In hours of strife, mountaineers can never be found in their houses with the women, but they are often found near their homes, hiding out. Besides, Buddy knew that he could not mislead the sagacious senses of the ever-present hounds. Growing more anxious momentarily, he at length decided that it was less perilous to take the open road, where he could at least see around him, and rely upon the wayside shadows for protection.

To this end, the boy crept out of his concealment, making his way noiselessly down the slope through the brush tangle and saplings. He crept down to the corner of a house which had no enclosed front yard, and looked furtively up and down the street. The road was apparently clear now, save the vague outlines of a few wandering horses. Buddy slipped across the highway, to the vista of sable shadows that followed the rail fence and then, in a half-stooping posture, ran toward the main street as fast as his legs could propel him.

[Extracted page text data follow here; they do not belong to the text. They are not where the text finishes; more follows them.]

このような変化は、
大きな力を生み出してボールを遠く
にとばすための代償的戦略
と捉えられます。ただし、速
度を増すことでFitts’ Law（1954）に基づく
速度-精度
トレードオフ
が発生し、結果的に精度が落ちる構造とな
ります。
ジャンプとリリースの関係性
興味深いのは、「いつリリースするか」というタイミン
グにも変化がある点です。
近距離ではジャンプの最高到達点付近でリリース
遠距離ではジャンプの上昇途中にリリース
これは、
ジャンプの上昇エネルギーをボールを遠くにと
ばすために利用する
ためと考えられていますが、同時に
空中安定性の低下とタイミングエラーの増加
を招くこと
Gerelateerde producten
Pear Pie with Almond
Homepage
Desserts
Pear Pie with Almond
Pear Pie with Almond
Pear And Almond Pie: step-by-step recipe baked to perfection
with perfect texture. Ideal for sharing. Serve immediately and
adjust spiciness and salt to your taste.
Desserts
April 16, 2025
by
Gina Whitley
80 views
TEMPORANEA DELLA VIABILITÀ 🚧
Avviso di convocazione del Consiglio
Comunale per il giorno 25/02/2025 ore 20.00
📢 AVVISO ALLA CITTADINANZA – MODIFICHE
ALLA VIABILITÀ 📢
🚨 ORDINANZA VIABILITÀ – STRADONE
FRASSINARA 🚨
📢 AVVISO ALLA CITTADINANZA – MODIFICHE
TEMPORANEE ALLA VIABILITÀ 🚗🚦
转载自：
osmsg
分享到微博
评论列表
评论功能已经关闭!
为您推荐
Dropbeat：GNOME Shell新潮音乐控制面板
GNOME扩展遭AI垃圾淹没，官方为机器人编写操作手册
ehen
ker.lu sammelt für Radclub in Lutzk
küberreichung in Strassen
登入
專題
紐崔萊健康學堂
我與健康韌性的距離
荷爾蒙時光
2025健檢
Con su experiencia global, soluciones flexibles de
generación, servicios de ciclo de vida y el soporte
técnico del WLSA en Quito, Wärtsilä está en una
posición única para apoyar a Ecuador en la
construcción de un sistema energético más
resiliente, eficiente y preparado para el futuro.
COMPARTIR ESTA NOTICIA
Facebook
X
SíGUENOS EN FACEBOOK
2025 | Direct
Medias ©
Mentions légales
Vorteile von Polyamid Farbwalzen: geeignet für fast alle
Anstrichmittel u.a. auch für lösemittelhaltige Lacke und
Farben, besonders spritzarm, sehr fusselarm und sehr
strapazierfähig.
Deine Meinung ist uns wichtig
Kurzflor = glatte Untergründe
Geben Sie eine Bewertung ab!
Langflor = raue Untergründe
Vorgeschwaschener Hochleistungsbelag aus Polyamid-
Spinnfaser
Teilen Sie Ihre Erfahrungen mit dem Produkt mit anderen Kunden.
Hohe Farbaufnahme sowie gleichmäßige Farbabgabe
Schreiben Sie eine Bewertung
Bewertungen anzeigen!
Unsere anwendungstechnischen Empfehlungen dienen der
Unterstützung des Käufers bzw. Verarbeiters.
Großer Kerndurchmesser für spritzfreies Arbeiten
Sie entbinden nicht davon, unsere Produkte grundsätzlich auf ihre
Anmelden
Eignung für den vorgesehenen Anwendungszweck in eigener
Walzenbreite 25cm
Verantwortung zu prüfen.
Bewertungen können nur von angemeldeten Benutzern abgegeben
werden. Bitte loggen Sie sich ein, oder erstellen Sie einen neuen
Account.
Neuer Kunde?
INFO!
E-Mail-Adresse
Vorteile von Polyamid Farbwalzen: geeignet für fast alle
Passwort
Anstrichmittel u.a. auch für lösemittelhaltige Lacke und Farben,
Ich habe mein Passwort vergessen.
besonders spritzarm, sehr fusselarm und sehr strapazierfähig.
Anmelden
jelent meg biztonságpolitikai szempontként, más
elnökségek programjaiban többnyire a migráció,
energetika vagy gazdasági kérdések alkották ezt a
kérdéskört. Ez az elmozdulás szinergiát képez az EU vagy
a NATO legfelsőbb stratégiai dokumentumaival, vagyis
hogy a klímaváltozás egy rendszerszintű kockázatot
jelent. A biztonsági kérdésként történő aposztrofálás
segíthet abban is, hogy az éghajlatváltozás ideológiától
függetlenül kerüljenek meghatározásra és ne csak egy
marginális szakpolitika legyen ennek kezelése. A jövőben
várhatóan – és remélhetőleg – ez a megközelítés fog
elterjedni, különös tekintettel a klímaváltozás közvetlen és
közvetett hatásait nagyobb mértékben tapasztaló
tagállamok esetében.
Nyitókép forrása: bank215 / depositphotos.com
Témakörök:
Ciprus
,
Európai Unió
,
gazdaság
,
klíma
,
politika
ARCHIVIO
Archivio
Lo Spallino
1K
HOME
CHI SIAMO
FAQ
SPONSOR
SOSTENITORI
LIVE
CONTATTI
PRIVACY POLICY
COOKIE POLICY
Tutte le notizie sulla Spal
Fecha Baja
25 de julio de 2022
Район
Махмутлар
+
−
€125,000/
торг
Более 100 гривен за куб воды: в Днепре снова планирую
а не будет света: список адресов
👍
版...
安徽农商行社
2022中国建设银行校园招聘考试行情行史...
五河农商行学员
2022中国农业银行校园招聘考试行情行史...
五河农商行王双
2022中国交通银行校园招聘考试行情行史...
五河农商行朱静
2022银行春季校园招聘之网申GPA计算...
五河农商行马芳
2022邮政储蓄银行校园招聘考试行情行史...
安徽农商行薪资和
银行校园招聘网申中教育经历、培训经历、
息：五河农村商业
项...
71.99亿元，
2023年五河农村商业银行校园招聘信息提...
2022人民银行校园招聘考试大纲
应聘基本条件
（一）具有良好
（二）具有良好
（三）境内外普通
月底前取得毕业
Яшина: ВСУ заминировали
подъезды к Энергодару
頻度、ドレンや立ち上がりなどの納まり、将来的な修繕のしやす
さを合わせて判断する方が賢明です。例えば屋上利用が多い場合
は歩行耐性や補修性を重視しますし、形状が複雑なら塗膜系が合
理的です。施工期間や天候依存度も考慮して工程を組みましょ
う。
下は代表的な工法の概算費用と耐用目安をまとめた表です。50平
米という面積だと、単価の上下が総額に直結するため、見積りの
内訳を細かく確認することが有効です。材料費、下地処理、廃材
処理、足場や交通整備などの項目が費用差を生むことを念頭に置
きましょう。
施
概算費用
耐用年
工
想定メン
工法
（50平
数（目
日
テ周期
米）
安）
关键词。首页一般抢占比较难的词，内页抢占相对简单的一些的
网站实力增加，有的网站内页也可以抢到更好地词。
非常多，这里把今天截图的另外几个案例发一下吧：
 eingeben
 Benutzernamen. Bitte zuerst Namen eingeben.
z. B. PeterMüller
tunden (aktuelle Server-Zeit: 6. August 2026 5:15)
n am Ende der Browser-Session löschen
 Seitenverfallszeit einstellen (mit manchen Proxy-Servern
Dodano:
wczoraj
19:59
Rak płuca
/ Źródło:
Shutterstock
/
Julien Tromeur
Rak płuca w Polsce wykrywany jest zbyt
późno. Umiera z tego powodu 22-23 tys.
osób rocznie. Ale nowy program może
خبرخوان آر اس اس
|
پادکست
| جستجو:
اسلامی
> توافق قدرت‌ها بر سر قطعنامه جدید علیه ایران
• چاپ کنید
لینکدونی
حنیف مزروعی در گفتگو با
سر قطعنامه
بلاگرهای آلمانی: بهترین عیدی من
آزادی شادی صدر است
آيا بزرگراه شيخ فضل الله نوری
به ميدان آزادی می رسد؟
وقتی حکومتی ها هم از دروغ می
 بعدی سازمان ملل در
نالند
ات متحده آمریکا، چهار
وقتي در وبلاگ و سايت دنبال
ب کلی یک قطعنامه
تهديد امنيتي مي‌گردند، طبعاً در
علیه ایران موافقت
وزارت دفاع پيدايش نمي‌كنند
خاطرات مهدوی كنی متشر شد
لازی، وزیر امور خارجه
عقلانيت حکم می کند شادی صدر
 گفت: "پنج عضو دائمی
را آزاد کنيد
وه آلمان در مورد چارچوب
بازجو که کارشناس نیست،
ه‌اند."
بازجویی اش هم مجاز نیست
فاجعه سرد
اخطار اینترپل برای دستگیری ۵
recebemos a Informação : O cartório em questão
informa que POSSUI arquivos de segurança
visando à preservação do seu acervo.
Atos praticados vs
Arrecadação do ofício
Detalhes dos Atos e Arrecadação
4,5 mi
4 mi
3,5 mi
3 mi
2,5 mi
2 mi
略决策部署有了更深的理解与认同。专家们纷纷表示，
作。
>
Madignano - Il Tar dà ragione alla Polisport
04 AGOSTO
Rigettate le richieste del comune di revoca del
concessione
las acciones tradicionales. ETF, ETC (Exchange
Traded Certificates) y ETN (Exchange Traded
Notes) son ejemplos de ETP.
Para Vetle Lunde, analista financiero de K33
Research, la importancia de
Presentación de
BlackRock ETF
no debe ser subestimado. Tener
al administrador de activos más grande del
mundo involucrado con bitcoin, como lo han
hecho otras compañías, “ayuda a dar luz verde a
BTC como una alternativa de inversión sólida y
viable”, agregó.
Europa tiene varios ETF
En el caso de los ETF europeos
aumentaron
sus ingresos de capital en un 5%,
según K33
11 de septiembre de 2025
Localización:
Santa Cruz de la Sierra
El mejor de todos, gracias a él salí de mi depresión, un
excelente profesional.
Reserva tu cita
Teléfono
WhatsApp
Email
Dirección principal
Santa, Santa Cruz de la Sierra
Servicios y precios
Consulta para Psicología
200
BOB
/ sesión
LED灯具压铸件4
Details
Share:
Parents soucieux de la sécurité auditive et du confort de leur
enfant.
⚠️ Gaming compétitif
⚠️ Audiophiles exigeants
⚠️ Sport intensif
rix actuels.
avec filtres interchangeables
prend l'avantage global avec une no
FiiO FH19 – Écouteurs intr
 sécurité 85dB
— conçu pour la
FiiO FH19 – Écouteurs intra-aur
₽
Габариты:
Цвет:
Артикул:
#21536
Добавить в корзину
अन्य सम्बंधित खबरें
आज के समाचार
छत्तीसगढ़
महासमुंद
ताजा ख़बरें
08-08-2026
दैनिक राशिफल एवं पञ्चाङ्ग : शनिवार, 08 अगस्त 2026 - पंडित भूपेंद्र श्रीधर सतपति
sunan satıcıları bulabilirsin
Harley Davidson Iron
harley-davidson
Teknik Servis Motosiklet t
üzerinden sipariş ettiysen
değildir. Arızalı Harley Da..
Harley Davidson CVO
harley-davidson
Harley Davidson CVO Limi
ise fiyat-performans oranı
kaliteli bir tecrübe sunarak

As he hastened along with his eyes furtively ahead, a sow jumped out from the thistles in a fence corner and gave Buddy an awful fright. He finally reached the Courthouse square, and hiding behind a wagon, cast his eyes around in every direction. The Courthouse doors and windows were open, and the building was plainly deserted. A sepulchral stillness pervaded the square, and there was no visible sign of the conflict which, the boy knew, was still smouldering, for the night wind still carried the muffled sounds of rifle-shots from the South, and from the distant end of the street westward.